In contrast to the particle swarm algorithm, no moves are based on the best point in the population. Basically, the population focuses towards the center of the population with only additional random effects. Therefore, we expect the algorithm like UCPR to shape better along the level set of the function. This effect can be observed in Fig. 8, where the algorithm seems not affected by the condition number of the Hessian. We observe however, that for the high dimensional cases the population initially deviates from the initial level set. As depicted in Table 7, it has a strong convergence to the minimum point.

Fig. 8.
figure 8

Behaviour of FA for dimension \(n=10\). In orange the reached function value of the worst point in the population and in blue the success rate.

4 Conclusions

We investigated the convergence behavior towards a minimum point of 6 population metaheuristics when the initial population starts around the point. We varied the dimension and condition number of the Hessian in the minimum point.
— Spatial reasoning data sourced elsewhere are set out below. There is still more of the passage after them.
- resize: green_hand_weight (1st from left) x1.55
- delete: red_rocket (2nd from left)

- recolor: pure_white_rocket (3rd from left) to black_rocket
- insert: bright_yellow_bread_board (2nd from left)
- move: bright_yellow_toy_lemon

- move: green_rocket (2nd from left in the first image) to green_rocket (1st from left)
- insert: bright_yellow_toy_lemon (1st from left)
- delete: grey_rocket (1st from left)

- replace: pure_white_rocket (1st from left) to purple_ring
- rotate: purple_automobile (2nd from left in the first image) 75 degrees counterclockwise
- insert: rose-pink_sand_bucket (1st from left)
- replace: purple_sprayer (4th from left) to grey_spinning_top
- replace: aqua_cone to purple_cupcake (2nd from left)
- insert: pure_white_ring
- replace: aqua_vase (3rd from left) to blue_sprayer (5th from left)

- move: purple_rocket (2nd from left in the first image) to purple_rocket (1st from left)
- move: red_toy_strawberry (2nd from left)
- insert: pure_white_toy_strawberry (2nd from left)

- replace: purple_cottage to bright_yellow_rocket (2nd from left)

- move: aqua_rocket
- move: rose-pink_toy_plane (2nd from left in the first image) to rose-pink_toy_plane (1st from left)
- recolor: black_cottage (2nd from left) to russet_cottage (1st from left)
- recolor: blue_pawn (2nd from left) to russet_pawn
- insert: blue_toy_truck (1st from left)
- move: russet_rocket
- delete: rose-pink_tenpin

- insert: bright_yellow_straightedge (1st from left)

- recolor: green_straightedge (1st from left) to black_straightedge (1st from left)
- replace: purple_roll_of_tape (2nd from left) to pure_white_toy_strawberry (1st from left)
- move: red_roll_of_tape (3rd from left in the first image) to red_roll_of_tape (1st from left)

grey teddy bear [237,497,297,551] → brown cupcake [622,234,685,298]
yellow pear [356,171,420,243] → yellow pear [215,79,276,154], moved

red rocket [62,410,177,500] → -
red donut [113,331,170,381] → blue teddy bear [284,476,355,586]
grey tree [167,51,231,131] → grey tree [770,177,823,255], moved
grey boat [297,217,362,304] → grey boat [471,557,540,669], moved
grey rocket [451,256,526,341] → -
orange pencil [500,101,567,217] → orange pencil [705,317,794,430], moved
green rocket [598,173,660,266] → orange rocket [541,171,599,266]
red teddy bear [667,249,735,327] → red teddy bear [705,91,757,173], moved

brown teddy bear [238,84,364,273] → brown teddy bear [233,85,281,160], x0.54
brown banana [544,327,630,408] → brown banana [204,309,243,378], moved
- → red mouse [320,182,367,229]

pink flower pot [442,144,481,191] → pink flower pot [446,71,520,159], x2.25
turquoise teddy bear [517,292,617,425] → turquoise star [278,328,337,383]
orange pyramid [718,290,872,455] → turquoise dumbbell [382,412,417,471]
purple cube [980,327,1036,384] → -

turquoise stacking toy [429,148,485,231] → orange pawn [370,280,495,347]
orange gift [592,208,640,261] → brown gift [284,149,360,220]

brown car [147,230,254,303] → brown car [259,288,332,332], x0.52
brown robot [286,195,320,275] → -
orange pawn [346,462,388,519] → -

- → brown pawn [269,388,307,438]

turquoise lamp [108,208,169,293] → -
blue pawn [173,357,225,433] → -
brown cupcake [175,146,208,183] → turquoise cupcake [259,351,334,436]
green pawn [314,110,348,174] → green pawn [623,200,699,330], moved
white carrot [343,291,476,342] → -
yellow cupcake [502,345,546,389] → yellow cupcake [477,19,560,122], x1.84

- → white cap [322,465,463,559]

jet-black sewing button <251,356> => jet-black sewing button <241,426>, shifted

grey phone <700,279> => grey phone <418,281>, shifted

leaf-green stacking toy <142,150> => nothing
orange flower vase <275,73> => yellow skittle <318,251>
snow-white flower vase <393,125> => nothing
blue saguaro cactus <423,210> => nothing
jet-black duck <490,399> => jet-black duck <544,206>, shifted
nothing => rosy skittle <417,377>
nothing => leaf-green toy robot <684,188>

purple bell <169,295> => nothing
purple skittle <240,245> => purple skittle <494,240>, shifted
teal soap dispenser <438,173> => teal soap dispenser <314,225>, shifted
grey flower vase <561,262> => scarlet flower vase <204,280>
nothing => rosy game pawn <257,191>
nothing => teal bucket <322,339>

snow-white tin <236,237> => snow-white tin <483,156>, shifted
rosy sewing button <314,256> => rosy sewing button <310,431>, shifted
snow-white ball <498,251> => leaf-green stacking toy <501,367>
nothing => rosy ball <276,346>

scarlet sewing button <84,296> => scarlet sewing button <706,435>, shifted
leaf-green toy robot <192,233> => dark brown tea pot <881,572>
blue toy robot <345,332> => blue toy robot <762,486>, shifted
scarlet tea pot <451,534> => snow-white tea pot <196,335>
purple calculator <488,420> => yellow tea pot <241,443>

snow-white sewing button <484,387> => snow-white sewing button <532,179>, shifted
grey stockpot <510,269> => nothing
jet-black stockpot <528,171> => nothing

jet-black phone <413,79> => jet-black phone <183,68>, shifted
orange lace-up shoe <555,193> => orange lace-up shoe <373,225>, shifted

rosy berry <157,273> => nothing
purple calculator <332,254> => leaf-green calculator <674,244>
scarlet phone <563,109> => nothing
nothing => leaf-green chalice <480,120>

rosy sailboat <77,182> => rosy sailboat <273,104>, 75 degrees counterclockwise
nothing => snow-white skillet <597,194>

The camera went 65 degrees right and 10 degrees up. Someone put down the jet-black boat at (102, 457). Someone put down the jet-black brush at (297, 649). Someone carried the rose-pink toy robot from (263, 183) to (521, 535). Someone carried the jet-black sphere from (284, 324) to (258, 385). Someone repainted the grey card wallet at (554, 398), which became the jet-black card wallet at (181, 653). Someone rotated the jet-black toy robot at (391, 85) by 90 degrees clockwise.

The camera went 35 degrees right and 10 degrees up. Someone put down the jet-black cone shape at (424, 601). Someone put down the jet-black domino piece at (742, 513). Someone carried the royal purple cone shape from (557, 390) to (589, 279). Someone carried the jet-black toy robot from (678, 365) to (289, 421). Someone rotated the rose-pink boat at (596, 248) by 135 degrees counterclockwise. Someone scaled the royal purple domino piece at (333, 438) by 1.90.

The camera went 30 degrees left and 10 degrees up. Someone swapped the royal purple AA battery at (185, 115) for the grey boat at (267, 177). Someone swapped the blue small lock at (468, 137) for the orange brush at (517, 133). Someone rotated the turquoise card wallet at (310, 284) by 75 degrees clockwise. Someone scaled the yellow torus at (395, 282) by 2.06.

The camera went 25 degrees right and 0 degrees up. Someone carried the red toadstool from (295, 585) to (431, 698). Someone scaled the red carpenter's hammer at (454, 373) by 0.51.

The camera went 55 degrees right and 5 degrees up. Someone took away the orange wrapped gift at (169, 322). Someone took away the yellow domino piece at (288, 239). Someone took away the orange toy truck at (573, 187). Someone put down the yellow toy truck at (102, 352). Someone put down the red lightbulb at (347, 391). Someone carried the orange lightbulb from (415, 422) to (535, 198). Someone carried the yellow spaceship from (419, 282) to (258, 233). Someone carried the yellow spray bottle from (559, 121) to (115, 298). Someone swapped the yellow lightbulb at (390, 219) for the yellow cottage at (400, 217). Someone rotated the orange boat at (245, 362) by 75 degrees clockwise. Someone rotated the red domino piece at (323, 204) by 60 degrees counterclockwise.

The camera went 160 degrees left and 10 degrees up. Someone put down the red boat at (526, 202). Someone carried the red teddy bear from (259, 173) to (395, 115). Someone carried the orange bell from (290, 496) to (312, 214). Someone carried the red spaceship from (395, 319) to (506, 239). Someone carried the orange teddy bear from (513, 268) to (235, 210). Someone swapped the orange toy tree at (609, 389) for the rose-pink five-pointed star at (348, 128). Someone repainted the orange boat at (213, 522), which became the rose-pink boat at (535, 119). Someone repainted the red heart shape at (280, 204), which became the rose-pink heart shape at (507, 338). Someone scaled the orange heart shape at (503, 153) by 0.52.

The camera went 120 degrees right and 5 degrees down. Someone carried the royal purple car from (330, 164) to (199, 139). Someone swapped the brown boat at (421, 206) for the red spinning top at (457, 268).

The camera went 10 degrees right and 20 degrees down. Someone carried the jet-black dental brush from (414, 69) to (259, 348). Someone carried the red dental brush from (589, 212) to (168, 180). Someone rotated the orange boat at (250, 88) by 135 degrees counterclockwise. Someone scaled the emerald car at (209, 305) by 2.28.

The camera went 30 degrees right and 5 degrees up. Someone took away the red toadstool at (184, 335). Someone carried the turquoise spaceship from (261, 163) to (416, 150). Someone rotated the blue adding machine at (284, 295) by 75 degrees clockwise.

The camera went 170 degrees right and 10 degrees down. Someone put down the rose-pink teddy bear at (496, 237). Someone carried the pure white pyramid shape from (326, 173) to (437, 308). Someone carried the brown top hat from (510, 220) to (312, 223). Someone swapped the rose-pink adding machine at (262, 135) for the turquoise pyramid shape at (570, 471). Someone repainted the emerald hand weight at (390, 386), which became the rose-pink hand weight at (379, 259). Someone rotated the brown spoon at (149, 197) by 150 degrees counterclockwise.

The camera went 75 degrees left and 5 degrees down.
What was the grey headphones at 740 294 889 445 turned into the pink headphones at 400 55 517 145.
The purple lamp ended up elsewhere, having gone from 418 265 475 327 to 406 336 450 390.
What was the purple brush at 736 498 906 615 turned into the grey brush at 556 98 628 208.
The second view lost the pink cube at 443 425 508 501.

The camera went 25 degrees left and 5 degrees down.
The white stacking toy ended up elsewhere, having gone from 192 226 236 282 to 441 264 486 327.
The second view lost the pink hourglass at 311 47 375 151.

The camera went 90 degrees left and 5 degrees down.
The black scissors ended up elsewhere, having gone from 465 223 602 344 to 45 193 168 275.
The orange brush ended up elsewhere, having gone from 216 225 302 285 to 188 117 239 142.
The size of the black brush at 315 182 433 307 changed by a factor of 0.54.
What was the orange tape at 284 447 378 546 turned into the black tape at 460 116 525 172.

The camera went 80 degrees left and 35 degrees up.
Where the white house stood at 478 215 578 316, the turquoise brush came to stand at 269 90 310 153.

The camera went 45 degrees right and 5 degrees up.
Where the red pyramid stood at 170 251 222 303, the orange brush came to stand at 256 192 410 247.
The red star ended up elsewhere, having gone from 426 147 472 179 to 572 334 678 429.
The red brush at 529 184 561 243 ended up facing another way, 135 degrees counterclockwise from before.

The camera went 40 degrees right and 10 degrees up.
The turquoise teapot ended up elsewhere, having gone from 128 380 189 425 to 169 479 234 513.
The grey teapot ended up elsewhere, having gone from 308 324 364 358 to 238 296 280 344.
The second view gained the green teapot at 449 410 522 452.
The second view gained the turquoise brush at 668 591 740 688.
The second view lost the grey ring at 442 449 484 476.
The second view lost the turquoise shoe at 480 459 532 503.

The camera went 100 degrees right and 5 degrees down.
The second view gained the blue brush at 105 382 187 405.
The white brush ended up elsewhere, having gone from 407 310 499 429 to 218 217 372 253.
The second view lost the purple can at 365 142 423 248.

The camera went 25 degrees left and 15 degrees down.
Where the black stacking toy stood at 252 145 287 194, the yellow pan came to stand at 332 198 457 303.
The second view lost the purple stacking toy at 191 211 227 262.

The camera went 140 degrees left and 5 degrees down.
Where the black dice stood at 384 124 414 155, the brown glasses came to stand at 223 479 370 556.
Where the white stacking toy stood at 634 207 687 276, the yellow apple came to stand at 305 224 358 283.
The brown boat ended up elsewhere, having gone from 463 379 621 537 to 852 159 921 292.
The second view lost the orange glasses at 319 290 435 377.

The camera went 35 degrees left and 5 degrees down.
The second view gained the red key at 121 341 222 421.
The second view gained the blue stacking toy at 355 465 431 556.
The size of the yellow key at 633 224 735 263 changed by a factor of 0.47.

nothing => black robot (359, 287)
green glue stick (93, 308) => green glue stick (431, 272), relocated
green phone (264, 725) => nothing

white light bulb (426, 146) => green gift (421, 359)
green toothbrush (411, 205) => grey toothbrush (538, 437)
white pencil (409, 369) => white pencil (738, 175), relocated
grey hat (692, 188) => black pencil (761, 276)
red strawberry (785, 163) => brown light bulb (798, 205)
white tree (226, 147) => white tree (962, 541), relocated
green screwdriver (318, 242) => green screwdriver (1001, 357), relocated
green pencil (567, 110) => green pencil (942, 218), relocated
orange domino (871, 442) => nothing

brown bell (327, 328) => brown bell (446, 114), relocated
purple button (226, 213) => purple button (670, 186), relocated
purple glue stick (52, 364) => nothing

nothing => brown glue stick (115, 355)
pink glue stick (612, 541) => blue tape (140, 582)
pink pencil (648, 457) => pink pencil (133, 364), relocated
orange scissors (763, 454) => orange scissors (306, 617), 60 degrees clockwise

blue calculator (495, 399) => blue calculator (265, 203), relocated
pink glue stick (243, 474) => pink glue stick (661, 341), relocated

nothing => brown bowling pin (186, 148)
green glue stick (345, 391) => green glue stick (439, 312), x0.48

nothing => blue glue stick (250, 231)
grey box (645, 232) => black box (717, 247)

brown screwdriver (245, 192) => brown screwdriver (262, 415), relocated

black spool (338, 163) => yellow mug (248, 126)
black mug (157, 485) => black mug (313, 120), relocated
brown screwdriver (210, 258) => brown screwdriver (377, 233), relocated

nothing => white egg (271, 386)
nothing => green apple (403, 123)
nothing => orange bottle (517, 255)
The algorithms CRS, UCPR and DE only accept better points within the new population, whereas GA, PSO and FA keep a global search behavior. For GA, this is due to periodic refreshment of the population. We found that GA and PSO require a bounding around the initial population in order not to diverge.

CRS appears completely insensitive to the shape of the Hessian and converges strongly to one point, whereas UCPR and DE are far more sensitive and for the highest condition number converge much slower. The FA algorithm converges slow for all cases, whereas the GA and PSO do not converge well when the level sets around the minimum are not round.